- **Task goal**
The listing below holds a line with "FROM SARAH BARLOW" and a line with "Web. www.justhearingderby.co.uk". Reproduce those two lines exactly, plus everything between them.

- **Data section**
——————————
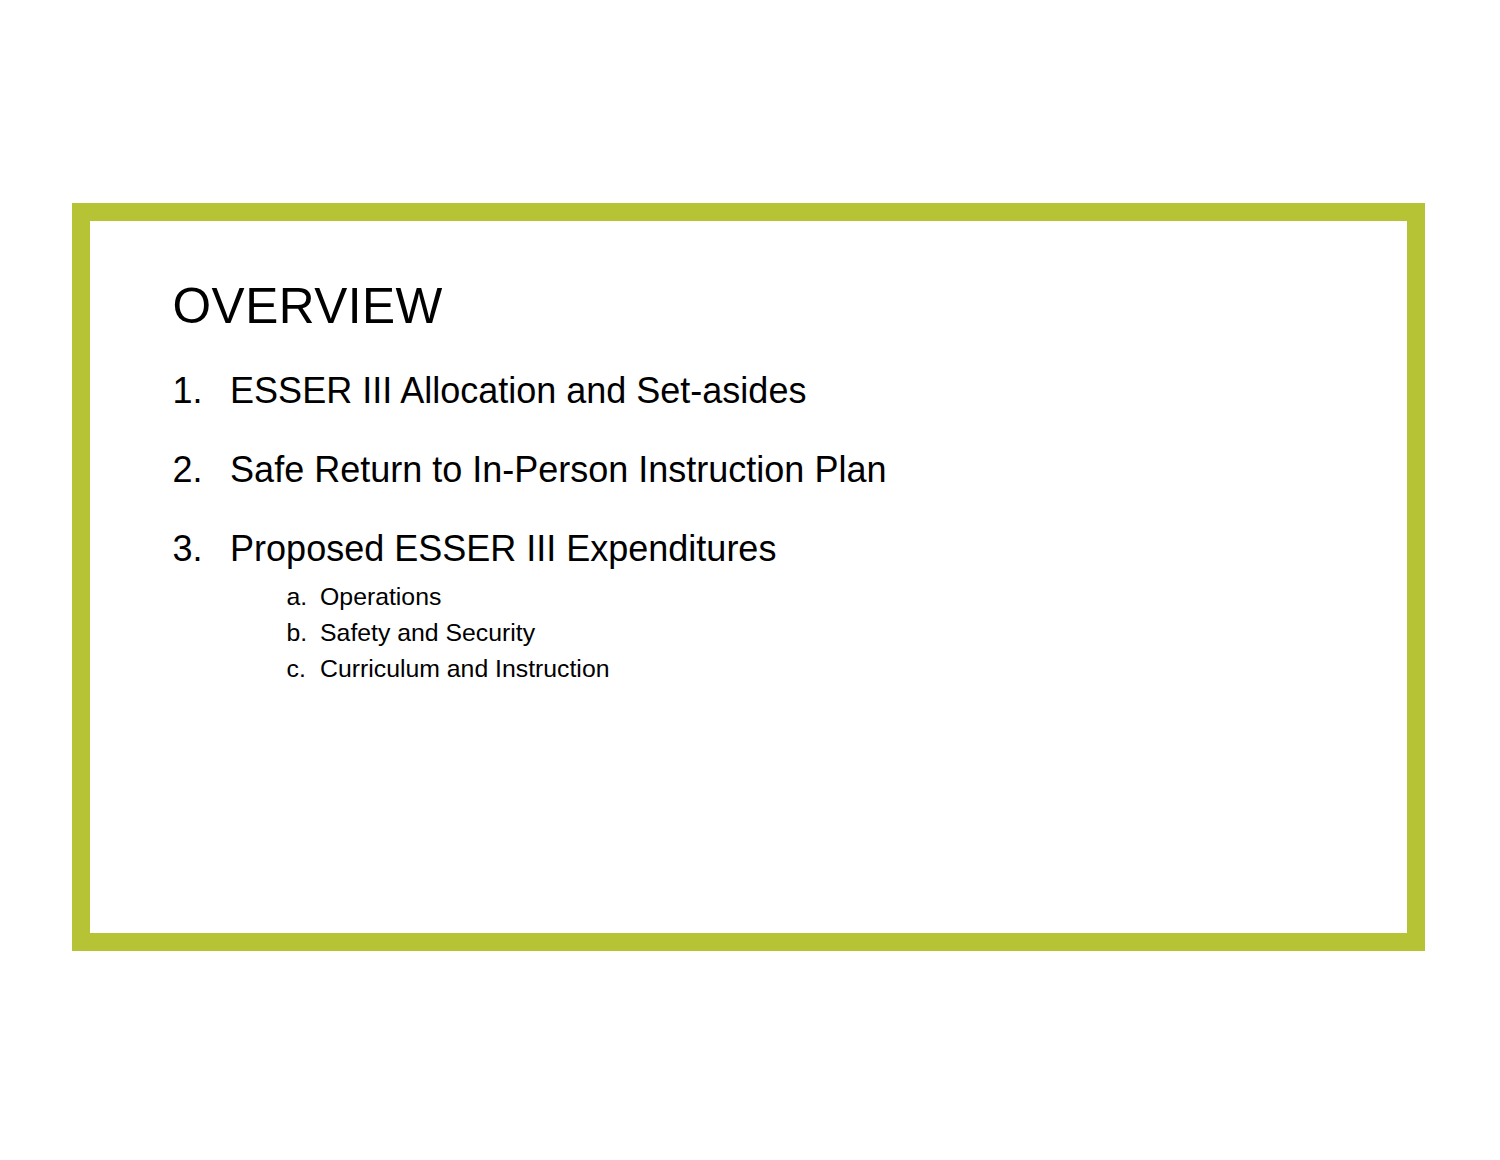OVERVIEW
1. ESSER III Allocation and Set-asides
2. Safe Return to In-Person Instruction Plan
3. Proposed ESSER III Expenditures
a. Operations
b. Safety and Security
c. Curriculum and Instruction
——————————
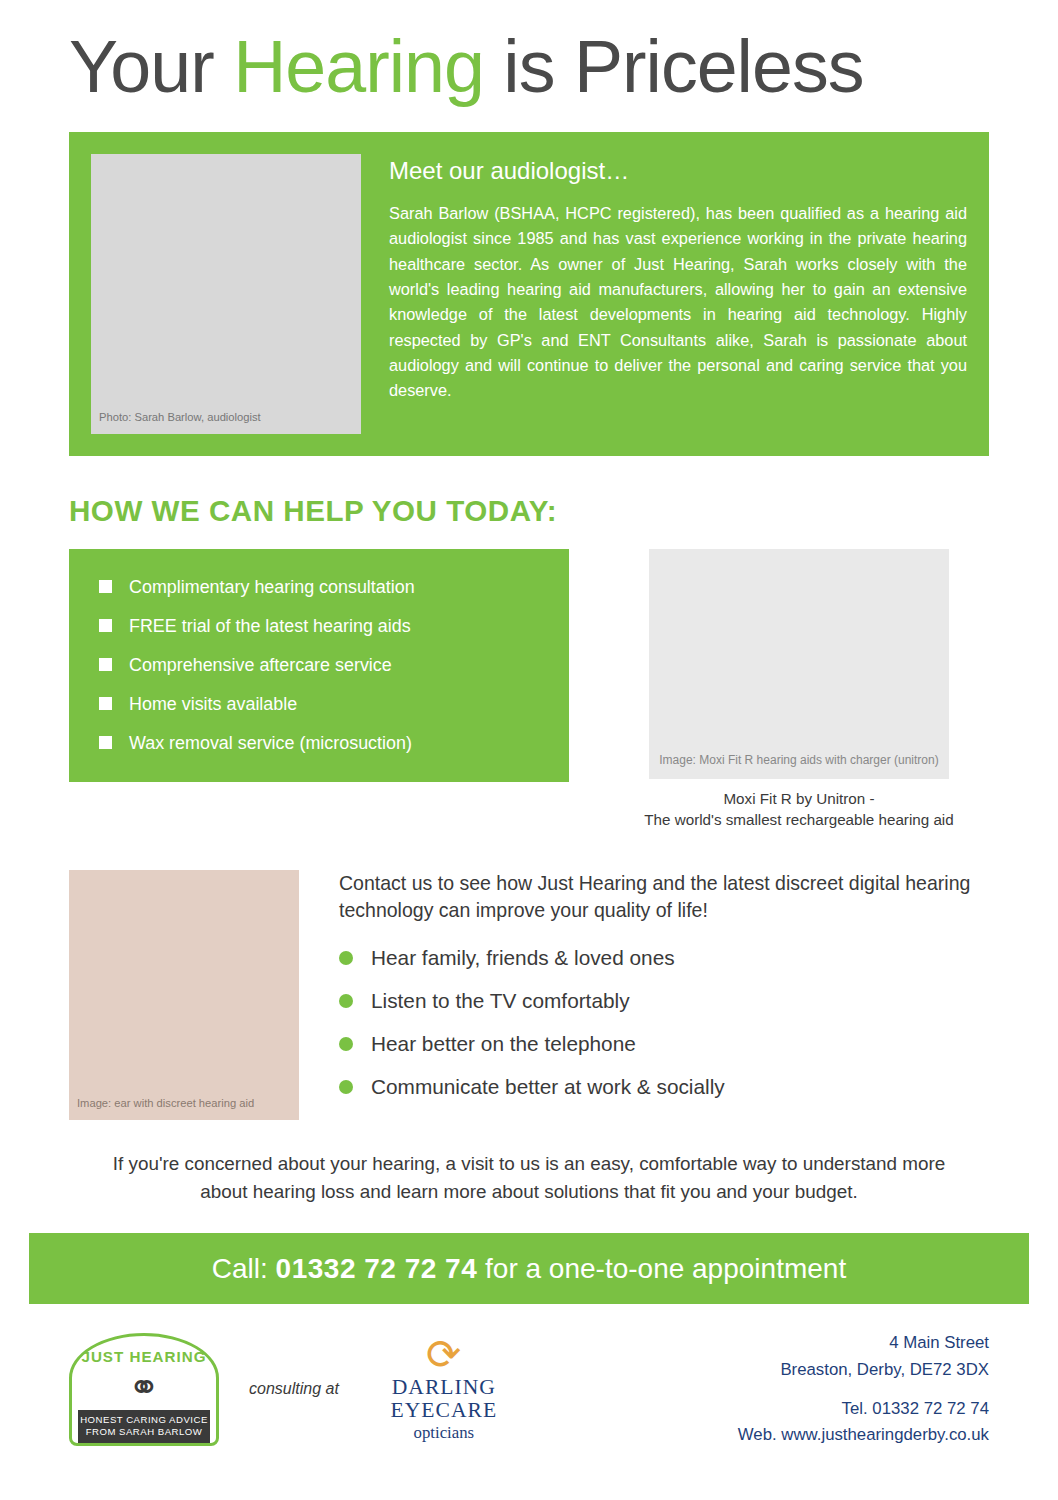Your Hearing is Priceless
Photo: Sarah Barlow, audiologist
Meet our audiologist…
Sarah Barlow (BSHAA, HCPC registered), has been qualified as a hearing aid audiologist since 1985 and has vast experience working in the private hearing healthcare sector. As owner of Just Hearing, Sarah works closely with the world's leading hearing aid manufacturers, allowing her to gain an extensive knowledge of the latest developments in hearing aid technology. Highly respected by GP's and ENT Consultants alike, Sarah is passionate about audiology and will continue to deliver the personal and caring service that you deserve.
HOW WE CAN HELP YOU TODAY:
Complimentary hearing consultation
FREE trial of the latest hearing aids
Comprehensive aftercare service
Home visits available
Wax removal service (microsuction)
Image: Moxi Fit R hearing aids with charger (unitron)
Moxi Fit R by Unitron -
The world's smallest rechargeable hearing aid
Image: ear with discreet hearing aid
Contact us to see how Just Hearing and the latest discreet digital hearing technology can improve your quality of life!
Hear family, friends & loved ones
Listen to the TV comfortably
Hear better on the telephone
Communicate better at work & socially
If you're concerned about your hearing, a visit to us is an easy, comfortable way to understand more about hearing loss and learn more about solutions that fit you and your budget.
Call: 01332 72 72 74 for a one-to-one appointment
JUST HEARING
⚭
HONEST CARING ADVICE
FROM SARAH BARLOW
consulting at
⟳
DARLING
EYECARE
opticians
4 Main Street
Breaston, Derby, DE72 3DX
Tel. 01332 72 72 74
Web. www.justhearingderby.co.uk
——————————
- **Result for this task**
FROM SARAH BARLOW
consulting at
⟳
DARLING
EYECARE
opticians
4 Main Street
Breaston, Derby, DE72 3DX
Tel. 01332 72 72 74
Web. www.justhearingderby.co.uk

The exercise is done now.